Given recent data that shows only 8 percent of devices connected to the Apple Store use iOS 14 or lower, SwiftUI is a strong candidate in iOS development.
Project complexity and team experience
Building simple iOS apps with only a few screens is relatively easy to accomplish with SwiftUI. However, building a complex project might require a more mature framework to reduce the risk of encountering unresolved bugs in the framework.
Most experienced iOS developers are already well-versed in the UIkit framework since it’s been around for a long time. It also has more educational resources than SwiftUI. However, new learners find it easy to pick up SwiftUI due to its easy-to-understand syntax and less complex code.
Where you’re at in your developer journey plays a significant role in your choice.
Required UI components and design patterns
Depending on the complexity of your project, you might benefit from a framework that has certain UI components out of the box.
UIkit has numerous UI components and works well with delegates and data sources that require extra code to manually handle updates.
SwiftUI is still growing its components library, but it’s a lot easier to build custom UI components and animations on SwiftUI than on UIkit. SwiftUI relies heavily on state and data binding, promoting a declarative and reactive approach to UI development.
Migrating from UIkit to SwiftUI involves a slight learning curve due to the different coding practices and design patterns between the two frameworks, but it might be worth it to you. Adopting SwiftUI could also mean a huge improvement in the scalability and maintainability of your code.
Interoperability between UIkit and SwiftUI
Can’t decide on one framework over the other? You also have the option of using both in a single project.
To integrate SwiftUI views in UIkit projects, you can utilize UIkit’s
UIHostingController class to manage a SwiftUI view hierarchy.
Want to use UIkit components in a SwiftUI project? That’s actually quite simple. Wrappers like
UIViewControllerRepresentable enable you to wrap a UIkit view or view controller in SwiftUI code.
This support for interoperability comes in handy if you intend to gradually migrate a UIkit project to SwiftUI. This way, you can improve your code as SwiftUI evolves while retaining UIkit’s mature components. Continue to leverage UIkit’s strengths and maturity on a SwiftUI project, and eliminate the need to reinvent the wheel.

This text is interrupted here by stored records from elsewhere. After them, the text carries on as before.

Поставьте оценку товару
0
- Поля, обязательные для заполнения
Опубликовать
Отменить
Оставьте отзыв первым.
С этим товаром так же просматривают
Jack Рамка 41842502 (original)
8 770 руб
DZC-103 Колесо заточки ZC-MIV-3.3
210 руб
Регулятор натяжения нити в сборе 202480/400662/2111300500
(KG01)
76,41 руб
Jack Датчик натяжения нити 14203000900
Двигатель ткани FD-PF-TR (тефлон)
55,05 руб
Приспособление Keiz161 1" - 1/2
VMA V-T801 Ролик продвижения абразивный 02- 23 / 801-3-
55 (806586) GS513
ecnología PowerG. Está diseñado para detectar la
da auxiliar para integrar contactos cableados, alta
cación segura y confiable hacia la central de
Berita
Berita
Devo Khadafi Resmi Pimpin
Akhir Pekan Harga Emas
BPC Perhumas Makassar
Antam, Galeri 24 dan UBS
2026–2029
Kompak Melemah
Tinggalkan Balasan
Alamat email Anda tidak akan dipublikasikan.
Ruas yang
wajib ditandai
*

SwiftUI vs. UIkit: Making your decision
Depending on your application needs, you might already have an obvious winner for which UI framework you want to use to build an iOS user interface.
SwiftUI’s declarative syntax, previews, live editing, and reactive programming definitely make it the future of iOS app development. However, UIkit still shines with its numerous UI components, large community, robust documentation, and support for lower iOS versions.